Misalnya materi tentang berwudlu, maka guru mengajak santri
mempraktikkannya. Hal ini tidak sulit dilakukan, karena di sekitar pondok ini
tersedia sungai-sungai kecil yang airnya dapat digunakan untuk keperluan
thaharah, berwudlu, mandi dan sebagainya, walaupun aliran air leding juga
tersedia.
Praktik juga dilakukan untuk pembelajaran shalat, mulai dari shalat lima
waktu, shalat Jumat, shalat dua hari raya, shalat-shalat sunat, shalat gerhana bulan
dan matahari. Khusus untuk shalat jumat dan hari raya, praktik juga dilakukan
bersamaan dengan praktik khutbah, dengan menggunakan masjid Manbaul Ulum
69
dengan segala fasilitasnya. Di antara santri ditunjuk sebagai muadzin, imam dan
khatib, sedangkan para ustadz sebagai pembimbingnya. Namun praktik ini hanya
sebagai kegiatan pelatihan, bukan ibadah yang sesungguhnya. Untuk shalat Jumat
pada hari Jumat, petugas khatib dan imamnya tetap dari kalangan ustadz,
sedangkan santri maksimal hanya menjadi muadzin.
Begitu juga praktik dilakukan dalam pelajaran penyelenggaraan jenazah,
mulai dari menyikapi orang yang baru meninggal dunia, memandikan,
mengafankan, hingga menguburkan. Sarana dan peralatan untuk keperluan ini
sudah tersedia dan guru Fiqih sebagai pembimbingnya. Sesekali juga diundang
guru dari luar yang sehari-harinya sebagai praktisi pemandian jenazah.

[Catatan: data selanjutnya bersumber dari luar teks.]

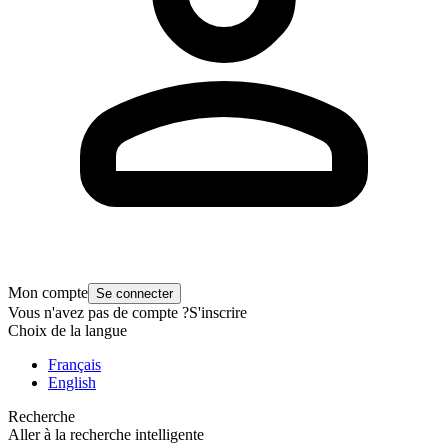
Mon compte
Se connecter
Vous n'avez pas de compte ?
S'inscrire
Choix de la langue
Français
English
Recherche
Aller à la recherche intelligente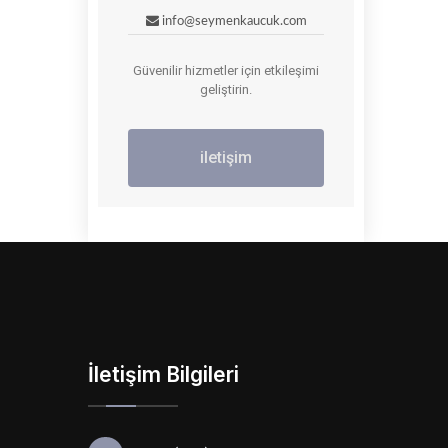
info@seymenkaucuk.com
Güvenilir hizmetler için etkileşimi
geliştirin.
iletişim
İletişim Bilgileri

4) Media dan alat peraga yang digunakan
Media yang digunakan di pondok ini untuk pembelajaran Fiqih relatif
sederhana, yaitu papan tulis, buku-buku/kitab-kitab, gambar-gambar, serta alat
peraga lain seperti boneka dan alat-alat kematian untuk latihan penyelenggaraan
jenazah. Untuk praktik shalat digunakan media berupa pakaian shalat, pakaian
khatib untuk shalat Jumat, mimbar, air yang langsung dari sumur atau kran yang
tersedia. Media yang banyak digunakan adalah diri santri sendiri, di mana
mereka memerankan diri saat praktik atau latihan sesuai materi yang dipelajari.
c. Kegiatan akhir
Kegiatan akhir adalah guru menutup pelajaran, dengan didahului kesimpulan
dan anjuran kepada siswa untuk mengulang-ulang pelajaran tersebut di asrama agar
siswa lebih memahami materi yang baru saja diajarkan. Guru bersama santri biasanya
70
membaca doa sebelum pulang, selanjutnya guru keluar kelas lebih dahulu dengan
mengucapkan salam.
4. Evaluasi
Evaluasi dilakukan dalam bentuk penilaian hasil belajar. Pondok Pesantren
Manbaul Ulum sangat menekankan agar dalam setiap materi pelajaran agama Islam,
termasuk Fiqih para santri dapat memahami dan menguasainya secara baik dan benar.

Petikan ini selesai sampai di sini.